Em um momento de forte simbolismo e reverência histórica, a Diocese de Campo Maior, no Piauí, realizou na manhã desta segunda-feira (19) a exumação dos restos mortais de Dom Abel Alonso Núñez, seu primeiro bispo e uma das figuras mais emblemáticas da Igreja Católica no estado. O ato, que integra as celebrações preparatórias para o Jubileu de 50 anos da Diocese, foi conduzido com solenidade e discrição na Catedral de Santo Antônio.
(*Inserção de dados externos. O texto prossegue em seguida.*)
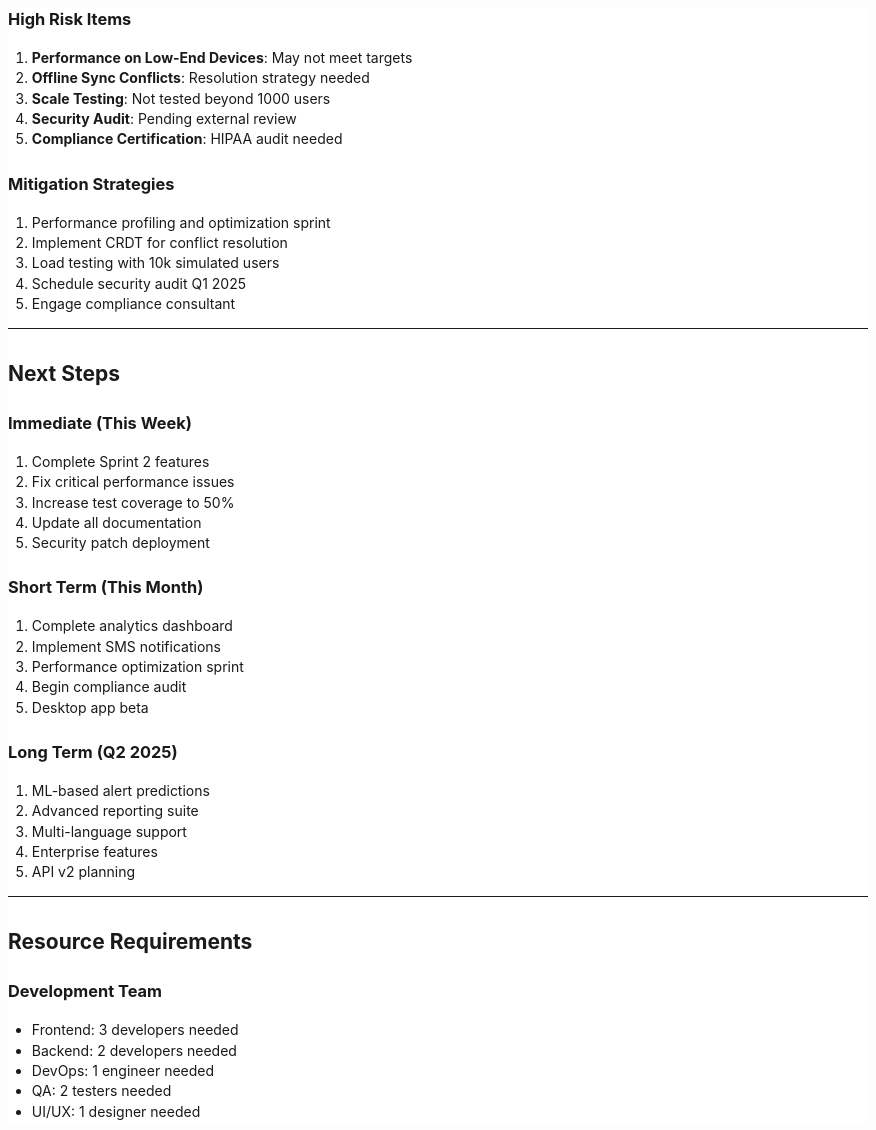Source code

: ### High Risk Items
1. **Performance on Low-End Devices**: May not meet targets
2. **Offline Sync Conflicts**: Resolution strategy needed
3. **Scale Testing**: Not tested beyond 1000 users
4. **Security Audit**: Pending external review
5. **Compliance Certification**: HIPAA audit needed

### Mitigation Strategies
1. Performance profiling and optimization sprint
2. Implement CRDT for conflict resolution
3. Load testing with 10k simulated users
4. Schedule security audit Q1 2025
5. Engage compliance consultant

---

## Next Steps

### Immediate (This Week)
1. Complete Sprint 2 features
2. Fix critical performance issues
3. Increase test coverage to 50%
4. Update all documentation
5. Security patch deployment

### Short Term (This Month)
1. Complete analytics dashboard
2. Implement SMS notifications
3. Performance optimization sprint
4. Begin compliance audit
5. Desktop app beta

### Long Term (Q2 2025)
1. ML-based alert predictions
2. Advanced reporting suite
3. Multi-language support
4. Enterprise features
5. API v2 planning

---

## Resource Requirements

### Development Team
- Frontend: 3 developers needed
- Backend: 2 developers needed
- DevOps: 1 engineer needed
- QA: 2 testers needed
- UI/UX: 1 designer needed
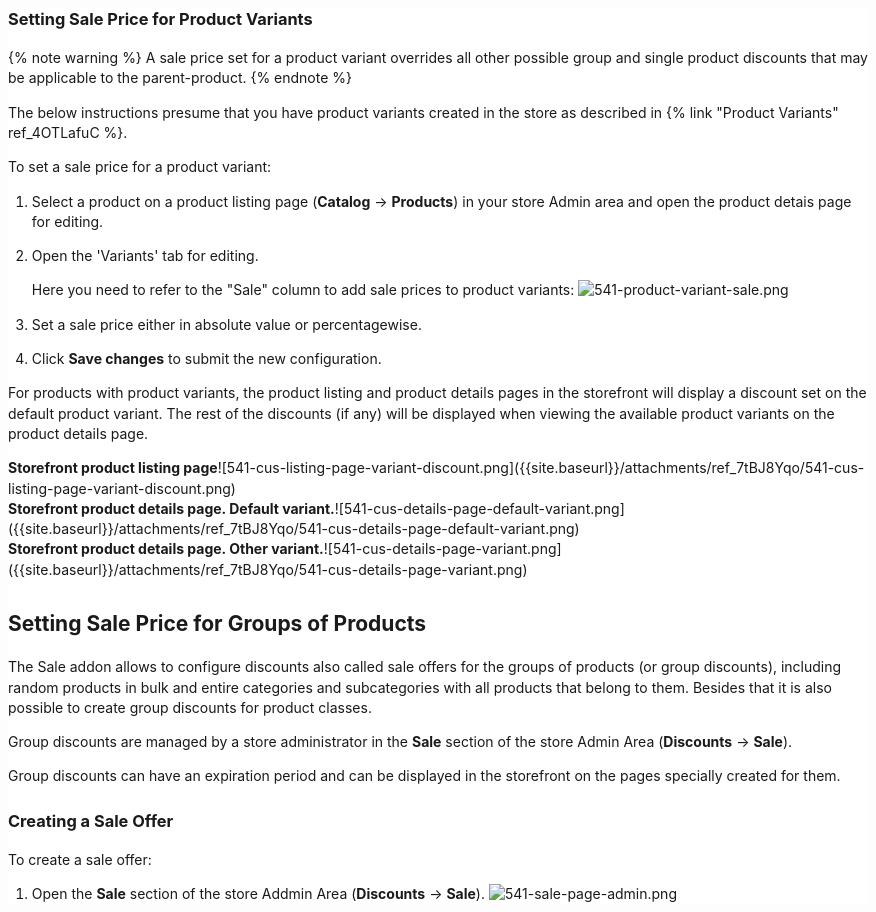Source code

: ### Setting Sale Price for Product Variants

{% note warning %}
A sale price set for a product variant overrides all other possible group and single product discounts that may be applicable to the parent-product. 
{% endnote %}

The below instructions presume that you have product variants created in the store as described in {% link "Product Variants" ref_4OTLafuC %}.

To set a sale price for a product variant:
1. Select a product on a product listing page (**Catalog** -> **Products**) in your store Admin area and open the product detais page for editing.
2. Open the 'Variants' tab for editing.
    
    Here you need to refer to the "Sale" column to add sale prices to product variants:
    ![541-product-variant-sale.png]({{site.baseurl}}/attachments/ref_7tBJ8Yqo/541-product-variant-sale.png)
3. Set a sale price either in absolute value or percentagewise. 
4. Click **Save changes** to submit the new configuration.

For products with product variants, the product listing and product details pages in the storefront will display a discount set on the default product variant. The rest of the discounts (if any) will be displayed when viewing the available product variants on the product details page.

<div class="ui stackable three column grid">
      <div class="column" markdown="span"><b>Storefront product listing page</b>![541-cus-listing-page-variant-discount.png]({{site.baseurl}}/attachments/ref_7tBJ8Yqo/541-cus-listing-page-variant-discount.png)</div>
      <div class="column" markdown="span"><b>Storefront product details page. Default variant.</b>![541-cus-details-page-default-variant.png]({{site.baseurl}}/attachments/ref_7tBJ8Yqo/541-cus-details-page-default-variant.png)</div>
      <div class="column" markdown="span"><b>Storefront product details page. Other variant.</b>![541-cus-details-page-variant.png]({{site.baseurl}}/attachments/ref_7tBJ8Yqo/541-cus-details-page-variant.png)</div>
</div>

## Setting Sale Price for Groups of Products

The Sale addon allows to configure discounts also called sale offers for the groups of products (or group discounts), including random products in bulk and entire categories and subcategories with all products that belong to them. Besides that it is also possible to create group discounts for product classes. 

Group discounts are managed by a store administrator in the **Sale** section of the store Admin Area (**Discounts** -> **Sale**).

Group discounts can have an expiration period and can be displayed in the storefront on the pages specially created for them.  

### Creating a Sale Offer

To create a sale offer:

1. Open the **Sale** section of the store Addmin Area (**Discounts** -> **Sale**).
   ![541-sale-page-admin.png]({{site.baseurl}}/attachments/ref_7tBJ8Yqo/541-sale-page-admin.png)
Após uma missa celebrada na própria Catedral, a Igreja foi fechada ao público. A exumação foi acompanhada apenas por uma comissão restrita composta pelo administrador diocesano, Dom Francisco de Assis, padres da região e técnicos especializados. O procedimento incluiu a remoção da lápide de mármore e o resgate do caixão, enterrado a aproximadamente um metro e meio de profundidade.
Segundo a comissão, os restos mortais de Dom Abel estavam bem preservados, inclusive as vestes litúrgicas usadas por ele no momento do sepultamento, o que contribuiu para o caráter solene do momento. Os ossos foram cuidadosamente transferidos para uma urna especial, levados a uma funerária para higienização, e por volta das 14h, retornaram ao túmulo original na catedral.
O diácono Gean Medeiros, em entrevista à Rádio Meio Norte de Campo Maior, esclareceu que a exumação não está relacionada a um eventual processo de beatificação, tampouco ao envio de documentação ao Vaticano. “É uma prática comum da Igreja Católica após mais de uma década do sepultamento. Neste caso, trata-se de uma ação dentro da programação comemorativa do Jubileu”, afirmou.
A urna com os restos mortais será conduzida em procissão no dia 12 de junho, data da missa solene que marca o cinquentenário da Diocese, reforçando a homenagem à figura de Dom Abel, cuja história está profundamente entrelaçada com a origem e o crescimento da Igreja local.